Persistent round numbers. Five consecutive months of exactly 10,000 litres of diesel is almost certainly an estimate, not a metered reading. Under NGER, estimated data must use prescribed estimation methods. Under AASB S2 assurance requirements, your auditor will want to know which figures are measured versus estimated. Round numbers that persist across multiple periods need to be either confirmed against source documents or flagged as estimates in the reporting.

Statistical outliers beyond explanation. A facility reporting emissions 2.5+ standard deviations from its 12-month rolling average deserves investigation.
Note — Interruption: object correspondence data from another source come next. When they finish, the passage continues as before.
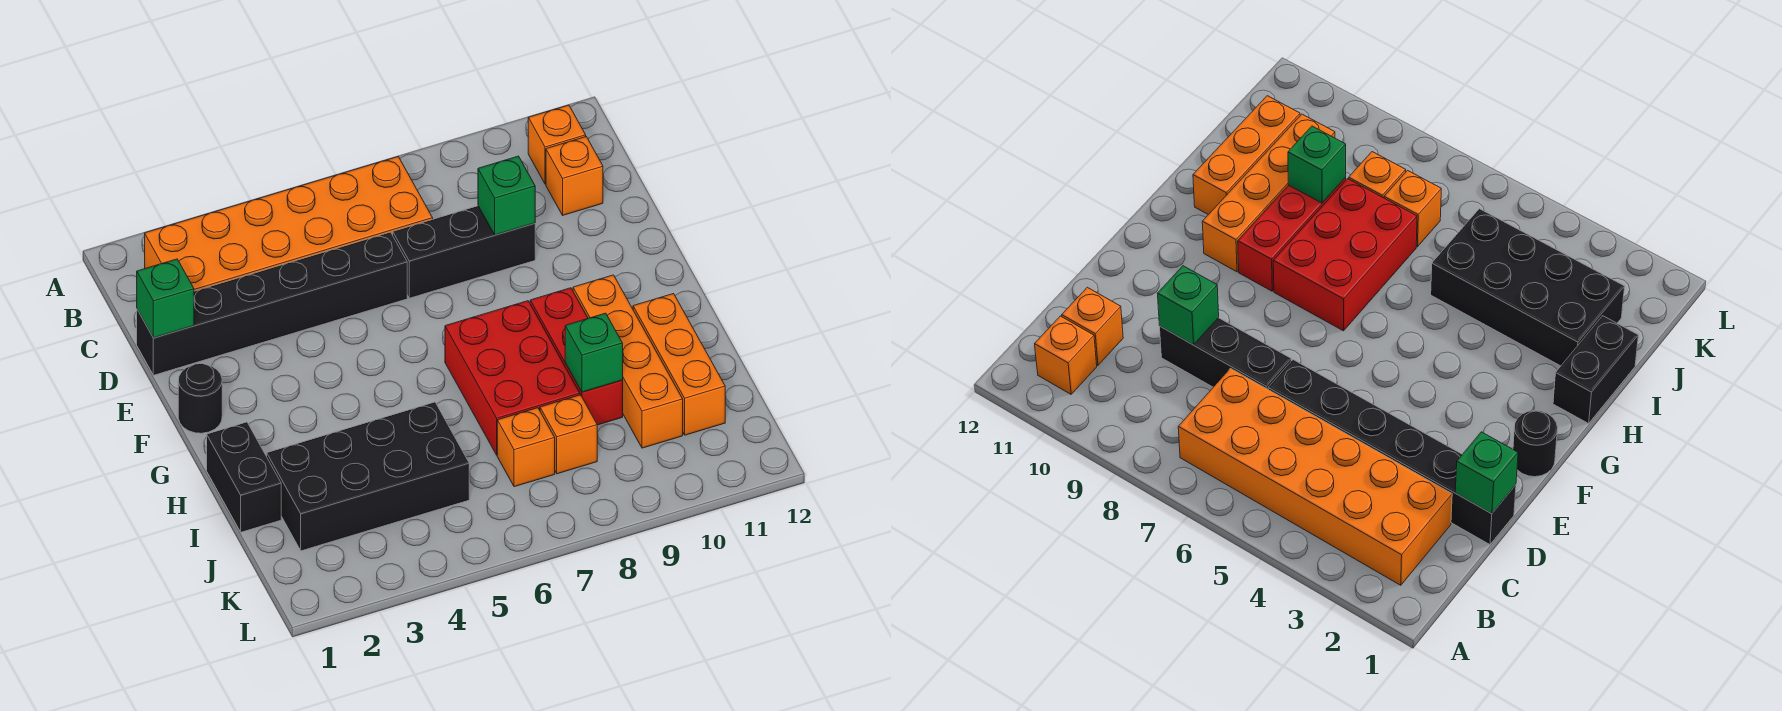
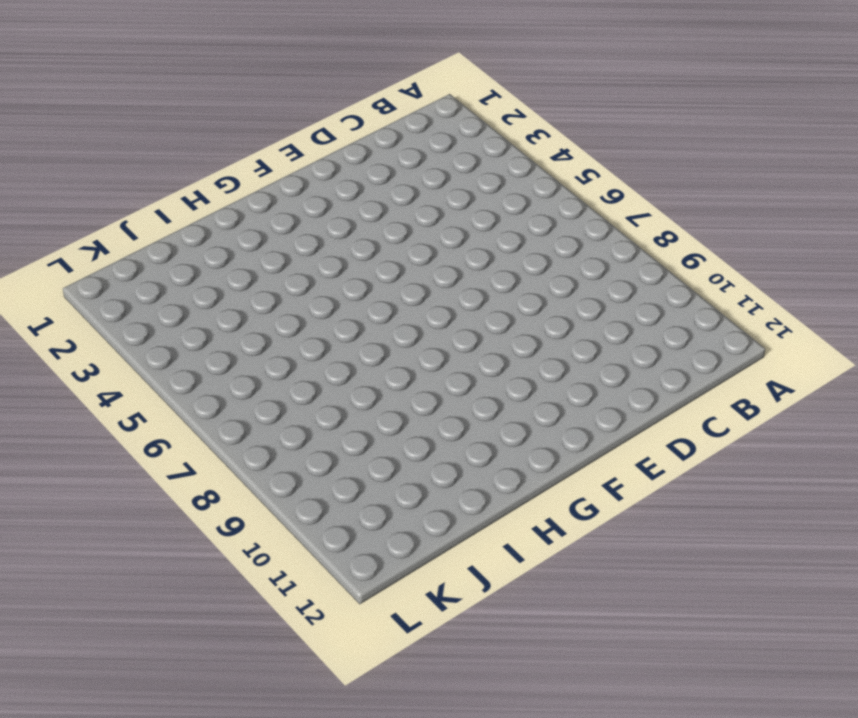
none -> orange 2x6 brick [145,157,433,291]
none -> orange 1x1 brick [528,105,586,184]
none -> orange 1x1 brick [546,137,603,215]

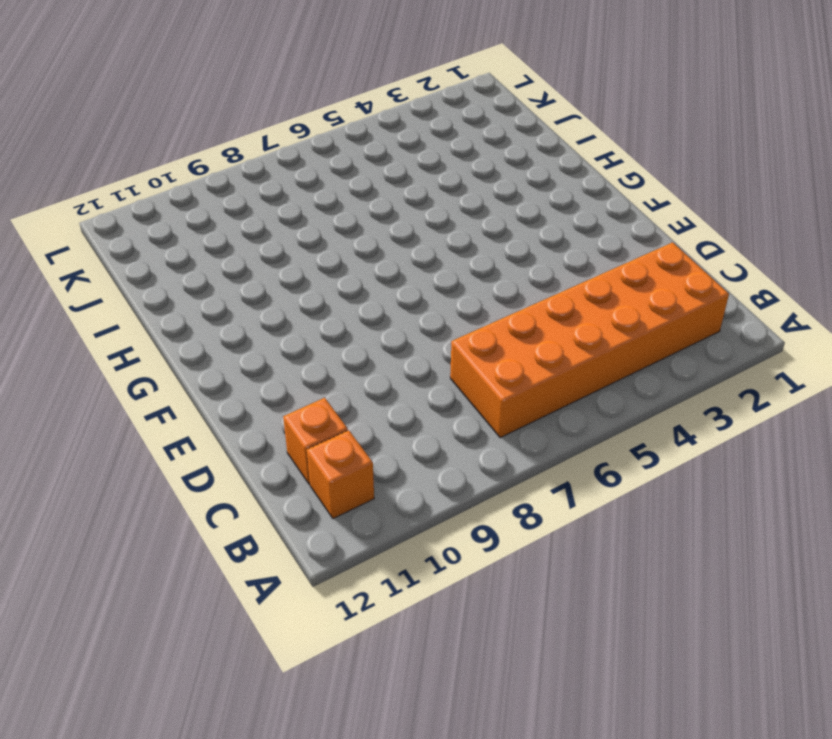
none -> black 1x6 brick [137,232,407,375]
none -> black 1x3 brick [393,206,535,298]
none -> black 1x1 round brick [178,364,222,433]

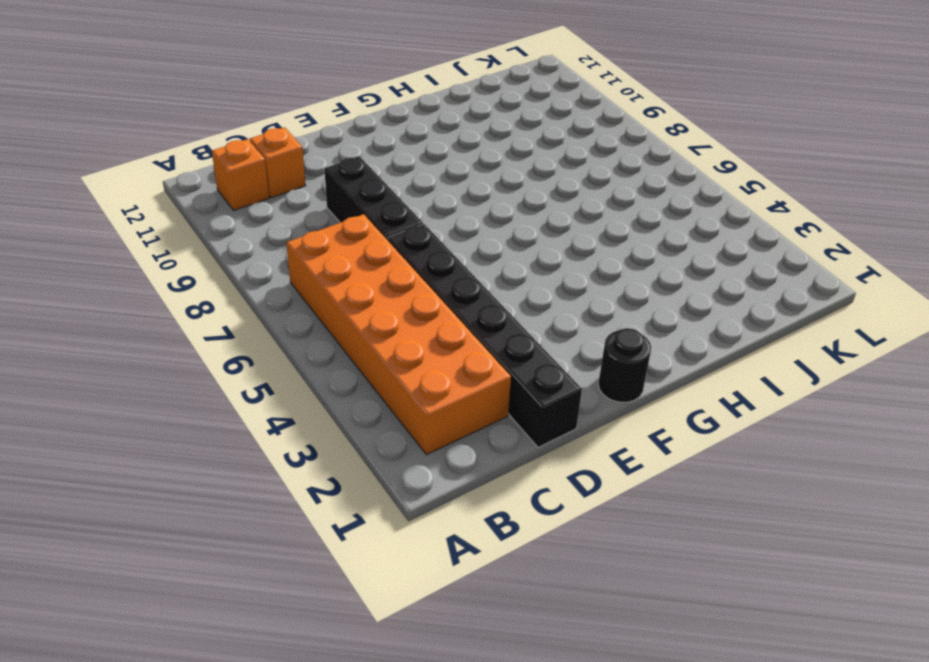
none -> red 2x3 brick [445,301,580,455]
none -> red 1x3 brick [530,288,623,425]
none -> orange 1x4 brick [573,275,683,448]

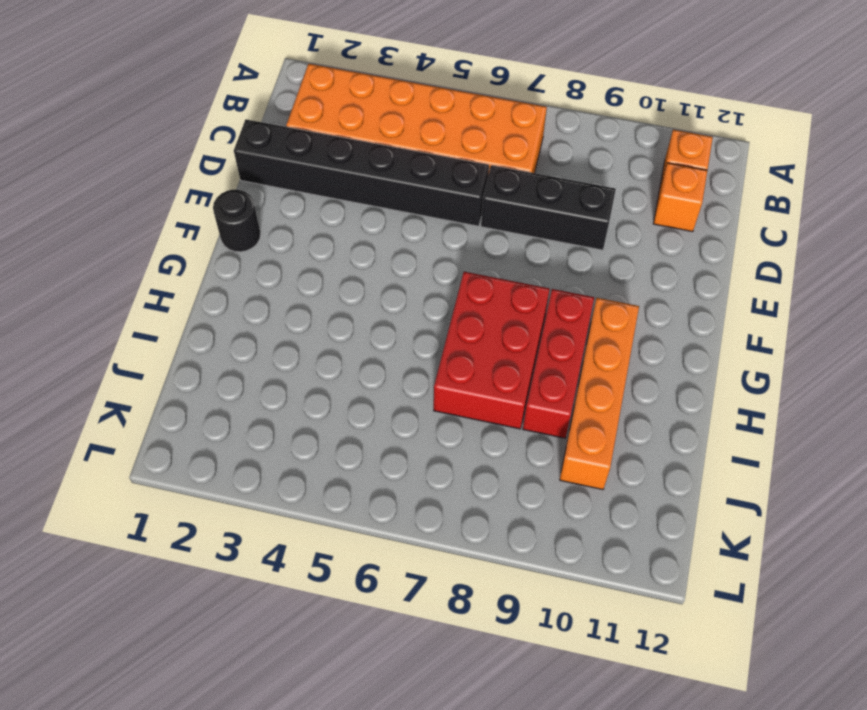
none -> black 1x2 brick [207,422,281,532]
none -> orange 1x3 brick [633,294,725,435]
none -> black 2x4 brick [267,402,469,551]

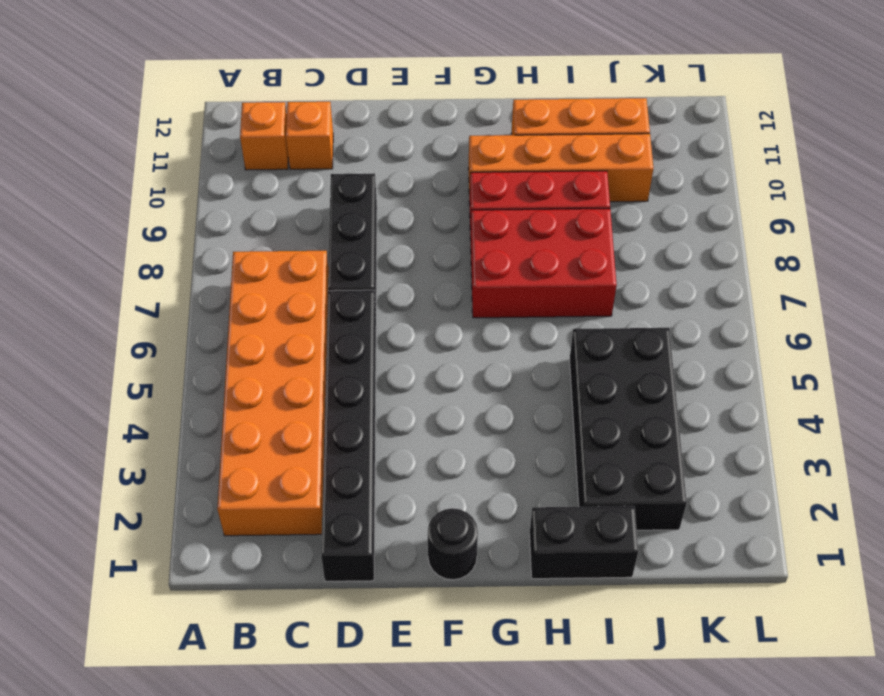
none -> orange 1x1 brick [497,408,555,487]
none -> orange 1x1 brick [540,395,597,474]
none -> green 1x1 brick [137,259,194,338]

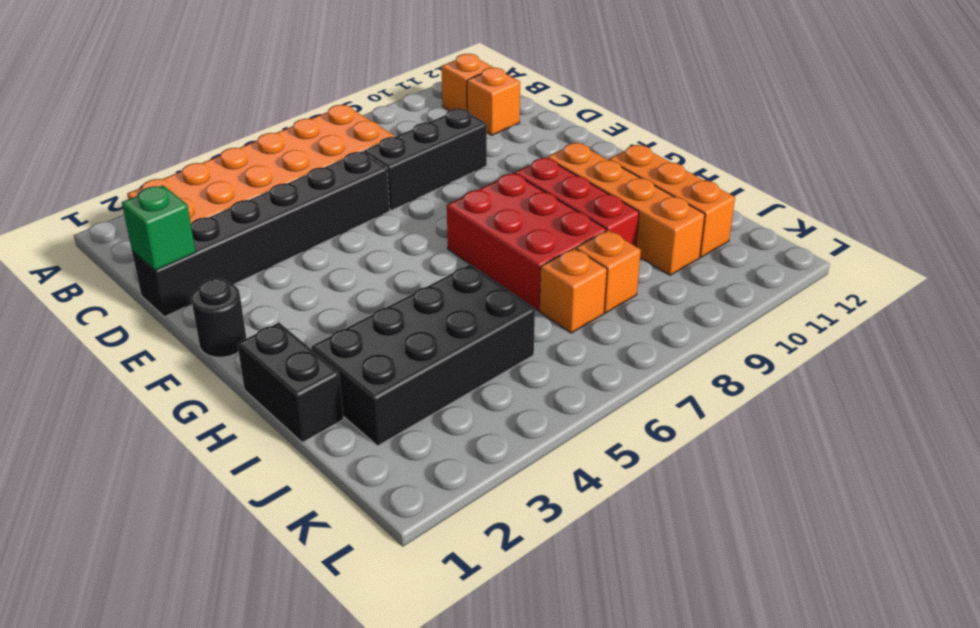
none -> green 1x1 brick [478,156,535,235]
none -> green 1x1 brick [565,313,623,392]

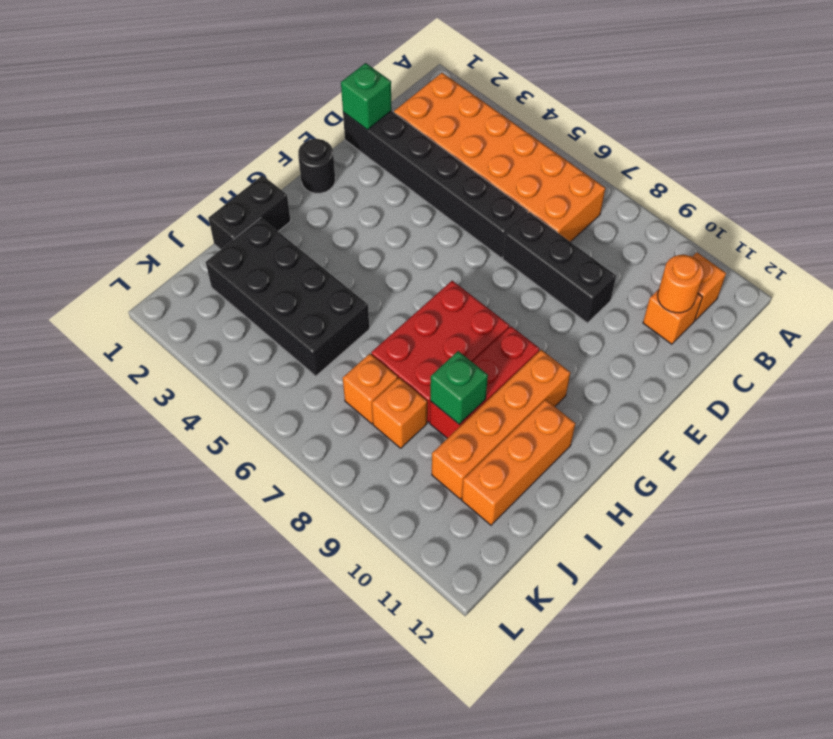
orange 1x1 round brick [657,255,704,313] -> none
none -> green 1x1 brick [478,156,535,235]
Not every outlier is an error - seasonal patterns, project phase changes, and weather all create legitimate variation. But the investigation should happen before reporting, not after.

Why this matters now more than before

Two things have changed in the Australian reporting environment that make unresolved data quality issues significantly more dangerous than they were even 18 months ago.

First, the NGER-to-ASRS pipeline. NGER data now feeds directly into mandatory climate disclosures under AASB S2. Scope 1 and 2 figures that were previously seen only by the Clean Energy Regulator will now appear in financial statements reviewed by investors, analysts, and lenders. A 5% inflation from undetected duplicates might not have triggered CER enforcement. But it will trigger questions from your auditor under ASSA 5010, and it could expose you to ACCC scrutiny if those inflated numbers flow into public emissions reduction claims.

Second, the bar for what constitutes "adequate controls" is rising. The CER's statement in Beach Energy's enforceable undertaking is telling: "While the NGER Act does not explicitly require corporations to implement such controls, their absence can lead to persistent and significant reporting inaccuracies." Read between the lines. They expect you to have systems in place. Not just data entry. Not just detection. Resolution.

Having 518 unresolved anomalies on your screen is, in a regulatory sense, evidence that you knew about data quality issues and did nothing about them. That's a worse position than not having anomaly detection at all.

Getting from 518 to 3

At Carbonly, we're rebuilding our anomaly detection module around this exact problem. Not better detection - better resolution. The goal is that when a sustainability manager opens the data quality screen, they see a prioritised list of issues, not a dump of every alert the system has ever generated.

Each issue comes with context: what happened, which documents are involved, what the emissions impact is in tonnes CO2-e, why it matters for compliance (NGER, ASRS, or both), and what to do about it. Related issues are grouped. Low-priority noise is suppressed below a configurable materiality threshold. Resolved issues are archived with a full audit trail - because your assurance provider will want to see not just that you found problems, but that you fixed them and documented how.

We won't pretend we've finished building this. Some of the harder resolution paths - particularly around Scope 3 data quality and multi-party joint venture allocations - are still works in progress. But the core thesis is simple: anomaly detection that doesn't lead to resolution is just a more sophisticated way of ignoring your data problems.

If you're currently staring at a screen full of unresolved alerts in whatever tool you're using, start with this: sort by emissions impact. Ignore everything below 5 tonnes CO2-e. That'll probably cut your 518 items down to about 30. Group those 30 by root cause - you'll likely find 5-8 actual issues. Fix those. That's your real data quality work. Everything else is noise pretending to be signal.